Applying Quick Conflict Intervention Skills in A Virtual Environment

By Valentina Galvis

In a series of posts, I will be discussing methods to identify, assess and resolve conflict that arises in interactions with colleagues, classmates, friends and other parties when interacting virtually. My hope is to provide some insight on how to adapt well-established conflict resolution and de-escalation strategies as we continue to work and study from home. I think it is important to develop and use these skills to ensure that once we gradually return to in-person environments, there is no presence of conflict with those who we interact with the most but haven’t seen in person in many months.

Conflict Behind the Screen

Conflict is inevitable, it can arise in all aspects of our lives and at times it can be uncomfortable or difficult to resolve. While conflict can be perceived as a negative thing, it can also be turned into an opportunity. Dealing with conflict allows us to learn, engage in dialogue and develop an increased understanding of the needs and wants of those around us.  Pre-COVID many of us frequented our university campus, our workplaces and entertainment venues.

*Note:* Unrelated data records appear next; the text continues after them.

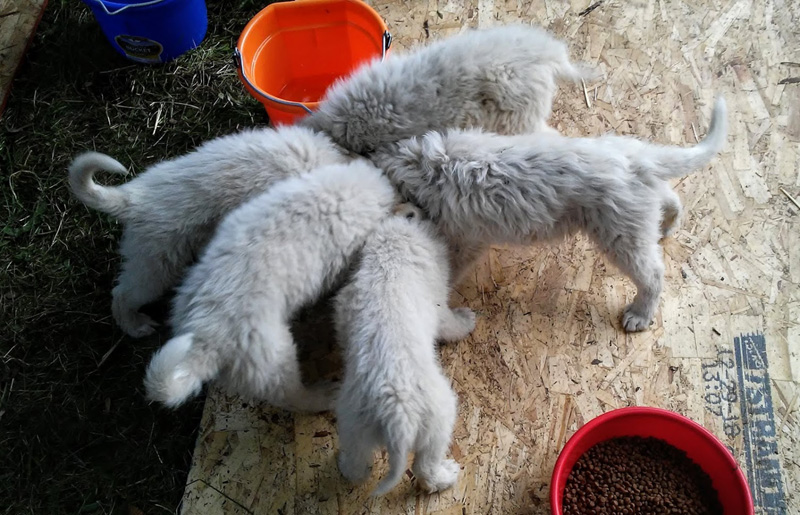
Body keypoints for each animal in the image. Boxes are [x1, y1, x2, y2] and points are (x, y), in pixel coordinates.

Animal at [332, 216, 476, 498]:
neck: (390, 259)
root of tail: (396, 415)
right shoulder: (440, 306)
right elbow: (452, 324)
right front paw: (468, 320)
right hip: (439, 418)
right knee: (425, 468)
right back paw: (446, 476)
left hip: (353, 423)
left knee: (356, 466)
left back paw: (344, 465)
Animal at [372, 97, 728, 332]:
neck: (426, 166)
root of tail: (636, 158)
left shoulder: (467, 236)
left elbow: (455, 262)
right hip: (640, 209)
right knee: (671, 197)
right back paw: (668, 226)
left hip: (620, 233)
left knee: (652, 274)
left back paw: (639, 314)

Now, all the activities we would do in these physical spaces have been adapted to online delivery and the way we communicate has radically changed.

We have been frequently communicating virtually since the early 2000’s when access to AOL, MSN, MySpace and SMS services gained popularity and became more accessible to those with internet connections. Though the advances in technology and social media platforms have allowed us to stay connected, the removal of face-to-face interactions allows conflict to be perceived differently.

Think about when you receive a message where the writer has used all caps, or perhaps the punctuation makes it seem like the person is upset. The way we each perceive electronic communication varies. The fact that we can’t see the other person's expressions, mannerisms or hear their tone of voice, can lead to misinterpretation of messaging or create conflict. Hiding behind a screen and forgetting that there is a human, with feelings and emotions on the other side of a message can also empower certain individuals to take a harsher tone or be more vocal on issues that they otherwise would not engage with in person. Due to the pandemic, we have been forced to work with individuals we have never met in person, and this can be difficult due to the complexities associated with virtual communication. It is much easier to gauge different personalities when starting a new job, or attending a new class, but in this virtual environment, it becomes difficult to get to know new people and to understand their communication styles. Inevitably, this can lead to increased conflict which can contribute to us feeling more isolated than we already do when working and studying from home.

After attending the Quick Intervention Skills for De-Escalating Conflict training by The Neighbourhood Group, I was able to grasp a better understanding of various conflict resolution approaches and have found the interest-based approach to be a good alternative to apply to conflict that arises in a virtual working and studying environment. In the next series of posts throughout the summer, I will introduce the various approaches to conflict resolution and provide guidance and tips on how to best translate those approaches while considering the difficulty that arises with communicating with others through video and phone calls.